You already know Brian Posehn, maybe from “Mr. Show,” or “Just Shoot Me,” “Seinfeld,” or “The Sarah Silverman Show.”  He’s been around for a while and that’s a good thing because when you get to see him at Louisville Comedy Club next weekend starting Thursday, Jan. 12 (through Saturday, Jan. 14), you won’t be shocked when he makes fun of your favorite bands or shares his tales of aging misanthropy. He’s playing five sets so there are plenty of chances to get a seat at the show. Tickets are $20-$32 and can be purchased HERE

LEO got a chance to ask Posehn a few questions about being a nerd, “Mr. Show,” and comics before he comes to town again. 

LEO: Talk to me about your appearance in Louisville. Have you been to Louisville before? What are audiences in for?

Brian Posehn: Yes, it’s been quite a while though. I’ve got an hour of relatively new stuff I really love telling, silly true stories from the last year and a half. 

You’ve gained popularity by leaning into your “nerdiness.” How does getting success from the things that once made you “weird” feel? How does that affect how you interact with younger comedians, or even your own kids? 

It feels right, nerdiness or “nerd” isn’t a bad word anymore and hasn’t been for some time. I revealed my hobbies and loves in an organic way at a time when it was being more embraced. As far as younger comedians, most of my features are nerdy too. Some have said that they talk about their passions onstage because guys like Patton Oswalt and myself did it first, which is definitely cool to be seen that way. And, my 13-year-old son is an unabashed nerd, growing up totally free to double down on his love for all his geeky interests. 

Tell me about being part of the “Mr. Show” legacy.

It’s still one of my favorite things I’ve been involved with. It’s kinda hard to beat as far as comedy writing and performing experiences go. I learned a lot, had a blast and still look up to Bob and David (Bob Odenkirk and David Cross), hands down the funniest people I ever worked for. 

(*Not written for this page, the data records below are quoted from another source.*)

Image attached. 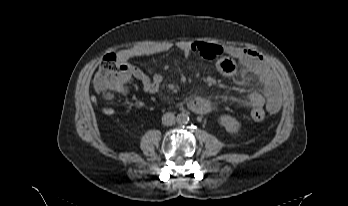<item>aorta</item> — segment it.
Listing matches in <instances>:
<instances>
[{"label":"aorta","instance_id":"aorta-1","mask_svg":"<svg viewBox=\"0 0 348 206\" xmlns=\"http://www.w3.org/2000/svg\"><path fill=\"white\" fill-rule=\"evenodd\" d=\"M176 121L180 125L187 124L189 122V115L187 113H180L177 115Z\"/></svg>","mask_w":348,"mask_h":206}]
</instances>
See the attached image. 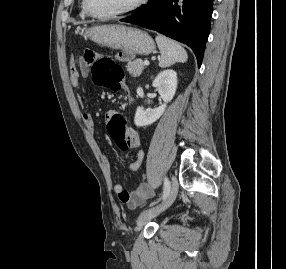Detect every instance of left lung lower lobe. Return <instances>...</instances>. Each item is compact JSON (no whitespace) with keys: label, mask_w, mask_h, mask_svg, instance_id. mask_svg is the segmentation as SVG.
Wrapping results in <instances>:
<instances>
[{"label":"left lung lower lobe","mask_w":286,"mask_h":269,"mask_svg":"<svg viewBox=\"0 0 286 269\" xmlns=\"http://www.w3.org/2000/svg\"><path fill=\"white\" fill-rule=\"evenodd\" d=\"M149 0L134 15L123 22L158 31L165 36L187 44L201 66L206 40L210 31L213 0Z\"/></svg>","instance_id":"left-lung-lower-lobe-1"}]
</instances>
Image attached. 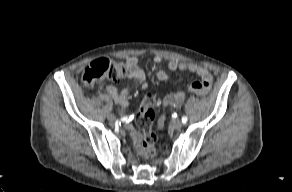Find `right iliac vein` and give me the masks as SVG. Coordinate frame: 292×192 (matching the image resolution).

As a member of Gen. X, we’re facing the fact that we are, in ways, giant aging children. How do you use that in your work?

I mean it’s kinda who I am, a big old man-child. It’s all coming from that perspective. I like the same movies and music I liked in the ’80s and ’90s and my values have not changed, I’ll still fight for fairness for everyone and against bullies. I’m a Northern California kid that was raised in the ’70s and ’80s by a single mom who put herself through school for me. That’s who I will always be. 

You’ve been working consistently for a lot of years. What is one of your favorite experiences in your career? Something that maybe changed your outlook after?

Oh man, so many. “Mr. Show,” “Sarah Silverman Program,” “Mission Hill,” “Devil’s Rejects,” my album, Grandpa Metal,  “The Mandalorian.” I’ve been so lucky. Probably writing “Deadpool.” It was a lot of work but so worth doing.  If anything it made me appreciate comic books and the writers and artists I’ve loved my whole life even more. 

What projects do you have in the works? Or. Is there something you have yet to do that you are working to make a reality?

A lot. I have to be busy or I’ll go nuts. I’m still involved in a few projects I started during the pandemic, an animated pilot and several comic books and a couple movie ideas. Horror is my favorite genre and sooner or later, I’m gonna get my comedic take on horror out there. 

Lastly, comics… I had no idea that you had worked on so many comics. Tell me more about that and how you feel that comics continue to be such an important part of growing up and expanding our worldview.

Well, it’s just another way for me to tell stories. It’s so fulfilling. I can’t wait to share the stuff I’m cooking up with comic readers in the next couple years. I think it’s cool that young people still find the joy that I found in it. My son is reading some of my favorites now (“The Dark Knight Returns,” “Bendis’ Spider-Man,” Alan Moore’s “Superman” stories) and it’s so fun to talk about after and connect over this lifetime love of mine.